Something I heard on libradio recently reminded me of something I thought about a while back and might have mentioned in a previous blog. There's long been this whole issue of "teenage pregnancy" and girls giving birth at a young age. People and organizations are constantly pushing abstinence, latex condoms, and "safe sex" for young girls throughout their teen years. However, when they hit 20 and are no longer teens, no one comes to them and says, "Ok, you're now out of the teen pregnancy statistic zone. You can start making babies." Therefore, in essence, the whole push to prevent teenage pregnancy has the potential to become a lifelong phenomenon where the girl, as she grows into a woman, never realizes that it's "ok" to have a baby.
I can relate this to my own life. Here I am at 25 and I still feel like I'm too young to have a baby. When I was a teenager, so much fear was instilled in me when it came to getting pregnant, and when I was out of the teen zone, that fear never went away. When I turned 20, no one ever came to me with the same determination and concern that they had when I was young and encouraged me to start having babies.
As a teen I saw one of my close cousins get pregnant at the age of 16 and heard how everyone was all over her case about it. One of my good friends got pregnant at 14 and I heard everyone in church tear her down. One of my "play cousins" who was a lead singer in the church choir also got pregnant at 14, and I heard everyone talk down about her and her parents. My dad gave me a lecture when one of my cousins on that side of the family got pregnant. And the killing part about it is that she was no longer a teen. But since I was still a teen at that time, he wanted to let me know that I'd better not come up pregnant (funny, cause at that time I was a major tomboy and could care less about doing the do.) My mom had me at 17 and I know how hard she had it. And it goes on and on. All this coupled with all the "well-meaning" commercials and lectures from random people resulted in me having a literal fear of pregnancy. And I can honestly say that at 25 it hasn't completely vanished.
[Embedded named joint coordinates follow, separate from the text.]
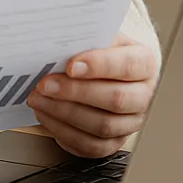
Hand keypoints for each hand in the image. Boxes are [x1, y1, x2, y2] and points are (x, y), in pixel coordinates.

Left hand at [26, 33, 157, 157]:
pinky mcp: (114, 141)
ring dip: (64, 113)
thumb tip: (56, 44)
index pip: (127, 66)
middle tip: (46, 85)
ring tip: (39, 99)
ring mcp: (131, 122)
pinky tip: (46, 115)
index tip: (71, 66)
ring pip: (103, 126)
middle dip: (75, 92)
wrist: (104, 69)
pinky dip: (64, 132)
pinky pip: (91, 146)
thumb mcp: (98, 36)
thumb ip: (85, 39)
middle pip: (116, 99)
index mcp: (144, 63)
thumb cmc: (100, 51)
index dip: (99, 66)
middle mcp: (143, 95)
All this is not to say that I'm ready to have children. I know I'm not ready right at this moment, but some day I would like to have some little ones. Or maybe a little one. :-) But it's absolutely insane to me how I still carry part of that same mentality regarding pregnancy (for myself) that I did when I was a teen. The other day a lady approached me with some pamphlets that she wanted me to read. One was concerning "ethnic integration" or something like that and the other was concerning raising a family. Well, when she went to give me the one about family, she said, "Well, you're too young to have children, but I'll give it to you anyway." Now I know that sometimes I have a tendency to appear younger than I am (and often feel like I'm about 10), and I'm sure the woman meant no harm by the comment, but it just made me think about this whole thing all over again. It's like, at that moment when she made the comment, I reverted back to when I was 15 and thought, "I am too young to have a baby." It's brainwashing for life, I tell you!!

Now anyone who listens to libradio knows that keidi speaks on the subject of population control and eugenics to a great extent. The day that this whole teen pregnancy issue was being discussed he was relating it to the eugenics movement, basically saying that the fertility of black women in the US and other countries was not and has not been something that's necessarily been promoted or supported. Rather, there has been and apparently still is a deliberate movement to prevent the increase of the black population (Planned Parenthood, Margaret Sanger, etc.)

I'm not gonna get into that whole discussion right now, but I can say that if young black girls have the same fear towards pregnancy that I did when I was their age and carry it over into their latter years, then we might have a problem.

I'm glad to say that my views toward "teen pregnancy" aren't the same as they were when I was a teen…back when, in my mind, it was synonymous with the plague. Yet, as a woman in my mid 20's (eeek!) I still need to release some of those mental shackles where *me giving birth* is concerned.